Yanjun Li; Ziwei Wang; Min Mao; Mingjing Zhao; Xiang Xiao; Weiliang Sun; Jing Guo; Chengxiang Liu; Deshuang Yang; Jiajun Qiao; Li Huang; Lin Li

doi:10.3389/fphys.2018.01940

Velvet Antler Mobilizes Endothelial Progenitor Cells to Promote Angiogenesis and Repair Vascular Endothelial Injury in Rats Following Myocardial Infarction

Front Physiol. 2019 Jan 17:9:1940. doi: 10.3389/fphys.2018.01940. eCollection 2018.

Authors

Yanjun Li¹, Ziwei Wang¹, Min Mao², Mingjing Zhao³, Xiang Xiao⁴, Weiliang Sun⁵, Jing Guo⁵, Chengxiang Liu⁶, Deshuang Yang¹, Jiajun Qiao¹, Li Huang⁴, Lin Li⁴

Affiliations

¹ Graduate School, Beijing University of Chinese Medicine, Beijing, China.
² China-Japan Friendship Hospital, Beijing, China.
³ Dongzhimen Hospital, Beijing University of Chinese Medicine, Beijing, China.
⁴ Department of Integrative Cardiology, China-Japan Friendship Hospital, Beijing, China.
⁵ Institute of Clinical Medical Sciences, China-Japan Friendship Hospital, Beijing, China.
⁶ Rizhao Hospital of Traditional Chinese Medicine, Rizhao, China.

Abstract

Objective: This investigation examined the effect of velvet antler (VA) on endothelial progenitor cells (EPCs) and the associated effects to promote angiogenesis and repair vascular endothelial injury in rats with myocardial infarction (MI). Methods: VA was analyzed by liquid chromatography-mass spectrometry. Male Sprague Dawley rats were randomly divided into four groups: sham, MI, VA, and VA + DAPT (gamma-secretase inhibitor IX, a specific blocker of the Notch signaling pathway) group.
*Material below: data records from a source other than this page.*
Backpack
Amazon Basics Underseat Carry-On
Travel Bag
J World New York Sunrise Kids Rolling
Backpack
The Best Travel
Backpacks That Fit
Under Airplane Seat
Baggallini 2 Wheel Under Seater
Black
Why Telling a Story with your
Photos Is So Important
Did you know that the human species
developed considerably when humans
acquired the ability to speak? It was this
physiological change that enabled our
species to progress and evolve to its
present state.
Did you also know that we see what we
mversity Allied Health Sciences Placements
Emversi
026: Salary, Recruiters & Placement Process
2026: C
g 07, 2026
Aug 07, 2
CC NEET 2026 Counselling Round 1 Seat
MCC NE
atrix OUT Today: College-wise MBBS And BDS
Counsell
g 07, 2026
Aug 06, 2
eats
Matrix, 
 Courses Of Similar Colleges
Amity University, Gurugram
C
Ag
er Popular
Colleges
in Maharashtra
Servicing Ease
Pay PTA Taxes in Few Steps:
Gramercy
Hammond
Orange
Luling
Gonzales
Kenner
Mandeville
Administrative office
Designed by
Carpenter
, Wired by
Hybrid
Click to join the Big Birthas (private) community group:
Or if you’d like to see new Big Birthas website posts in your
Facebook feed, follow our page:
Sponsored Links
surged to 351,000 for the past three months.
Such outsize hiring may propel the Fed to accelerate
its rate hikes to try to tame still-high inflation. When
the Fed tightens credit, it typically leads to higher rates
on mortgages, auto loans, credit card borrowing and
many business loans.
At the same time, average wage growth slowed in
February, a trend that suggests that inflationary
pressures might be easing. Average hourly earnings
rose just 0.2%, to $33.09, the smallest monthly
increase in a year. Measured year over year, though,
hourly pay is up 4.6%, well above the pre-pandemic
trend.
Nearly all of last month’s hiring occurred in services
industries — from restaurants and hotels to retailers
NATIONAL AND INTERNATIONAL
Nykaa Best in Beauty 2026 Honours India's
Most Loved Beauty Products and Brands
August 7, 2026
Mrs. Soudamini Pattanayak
The rats underwent ligation of the left anterior descending coronary artery for the establishment of MI. Sham-operated rats were used as controls. Blood was taken from the orbital plexus on the first and third days after the operation, and all rats were euthanized on the 7th day after surgery. The blood samples were used to detect the contents of circulating endothelial progenitor cells (CEPCs) and vascular endothelial growth factor (VEGF). Echocardiography was used to test the cardiac function. Cardiac tissue was used for immunohistochemistry and electron microscope, and the marginal zone of the MI tissue was used for western blot and reverse transcription-quantitative polymerase chain reaction. Results: The number of basically qualitative metabolites is 445. Among them, there are 74 substances with relative content greater than 0.05%. VA increased the concentration of CEPCs and VEGF in serum, CD133 content and microvessel density (MVD), and protected the morphology of microvascular endothelial cells in the marginal area of MI at 7 days post-MI surgery. CEPCs and MVD in the VA +DAPT group were lower than those of VA group. VA increased the protein expressions of Jagged-1, Notch1, NICD and HES1, and the mRNA expressions of Hes1 and Hey2, while some of the effects could be suppressed by DAPT. Conclusion: These results suggest that VA promotes the mobilization of EPCs to promote angiogenesis and repair vascular endothelial cell damage in post-MI rats, and these effects may be due to activation of the Notch signal pathway.

Keywords: Notch; angiogenesis; endothelial progenitor cells; myocardial infarction; vascular endothelial injury; velvet antler.